How to display a file from another folder in place of a page?

How can I display a file from my ‘static/files’ folder in place of a standard Hugo blog post?

I’m using a YAML Hugo theme and R Markdown to create blog posts. For one of my posts, I want to display the contents of a finished .html document in place of the Hugo-themed content. I’ve placed the desired document inside ‘static/files’ but I can’t get it to display. At first I thought this was a perfect job for the url metadata variable, but the following YAML front matter doesn’t work.

---
title: 'Example blog post'
author: Logit
date: '2018-02-21'
URL: ["/files/page_to_display_instead.html"]
---

Instead, my address bar says Hugo is looking for ‘/posts/2018-02-21-example-blog-post’
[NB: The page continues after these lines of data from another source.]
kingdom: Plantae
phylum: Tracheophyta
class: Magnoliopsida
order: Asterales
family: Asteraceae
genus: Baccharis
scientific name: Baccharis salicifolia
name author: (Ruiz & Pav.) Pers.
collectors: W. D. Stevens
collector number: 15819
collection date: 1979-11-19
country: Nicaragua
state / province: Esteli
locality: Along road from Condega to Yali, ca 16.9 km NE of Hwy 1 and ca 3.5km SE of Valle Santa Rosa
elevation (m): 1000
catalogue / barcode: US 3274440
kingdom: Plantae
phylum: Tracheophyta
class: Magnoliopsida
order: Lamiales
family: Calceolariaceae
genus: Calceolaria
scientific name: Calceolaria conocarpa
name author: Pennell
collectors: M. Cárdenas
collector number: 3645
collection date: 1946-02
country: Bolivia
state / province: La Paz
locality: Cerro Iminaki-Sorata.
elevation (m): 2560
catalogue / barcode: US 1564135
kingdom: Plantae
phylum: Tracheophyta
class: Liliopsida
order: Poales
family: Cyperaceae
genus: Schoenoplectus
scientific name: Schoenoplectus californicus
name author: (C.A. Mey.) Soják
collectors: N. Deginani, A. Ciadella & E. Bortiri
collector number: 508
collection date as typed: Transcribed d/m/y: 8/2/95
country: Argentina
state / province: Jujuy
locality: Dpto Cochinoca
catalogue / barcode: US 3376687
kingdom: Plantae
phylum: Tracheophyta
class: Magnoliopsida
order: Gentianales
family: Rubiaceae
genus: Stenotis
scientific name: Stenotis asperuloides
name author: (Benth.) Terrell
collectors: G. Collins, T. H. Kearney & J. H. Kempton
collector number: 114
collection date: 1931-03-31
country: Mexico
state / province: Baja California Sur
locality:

I note that including the following inside the body of my post does exactly what i want and verifies that my relative path, file name, and desired page is correct…

Click [here](/files/page_to_display_instead.html) to see the page.

But it requires the user make an extra click to get to the content and isn’t very elegant.

Have I misunderstood the URL variable? Should I be using another variable? Any suggestions?

Thank you, Mikhail. I confess I’m a noob at Hugo and the template functions sound daunting to me (though I just watched the video). I’m crossing fingers that someone’s aware of a front matter solution (e.g., url: or slug:) that points to the page I want to load. Or maybe this is a situation where I need an .htaccess file? No doubt I’m not the only one who’s ever wanted to redirect or forward a user to another page when the user clicks on a title link for a particular blog post.

You can simply copy HTML into a markdown document, under the frontmatter. Is there a reason you can’t do that?

Great suggestion, Rick. I tried this–and it works (sort of). The problem is that it just looks less attractive. The page I want to display has a particular format that looks great on its own. But once I paste the HTML into my Hugo blog post, the Hugo theme takes over. The original graphics, margin notes, coloring, and other items all change. Whereas if I can link to the page inside static/files it all renders just as I intend.

You can set a page or section of pages to have a different visual look to the rest of the site.

See:

You would set the layout you need in the frontmatter of the page with the pasted HTML. If it’s a normal page, it’s probably getting single.html applied. You can specify a layout by copying single to say, demolayout.html keeping w/ the example in the docs, then call that from frontmatter.

 layouts/_default/demolayout.html

Thanks Rick. I wound up working more with your first solution–just pasting the HTML from my desired page into the markdown file for the main blog post (‘Example blog post’). I then “build” my site and see that the the post actually renders perfectly when i open the html file found within content/posts. It’s the html version of the post that Hugo copies and puts into public/posts that looks horrible. It appears that when Hugo moves the html file to public/posts, my Hugo theme takes over, changes the margins, and changes some of the colors that were specified in the original markdown version of the post.

Do you know of a way to make Hugo ignore the theme just for one particular blog post? Is there a YAML front-matter option for this? Or perhaps there’s a way to make Hugo ignore and never update the html version inside public/posts (after I first manually copy the better-looking html file version there).

You can set the layout for a single post, and have that override whatever stylings are in your default single.html.

Thanks tons, RickCogley. To others wanting a solution to this, I posed the same question over on stackoverflow where I got yet more helpful answers. In my case, I wound up embedding the desired page link within an <iframe> statement right wihtin my post body. See the Hugo documentation on shortcodes for more on using iframe. Or see my exact example solution and another even simpler approach over on the stackoverflow thread. Thanks to Rick and Mikhail here!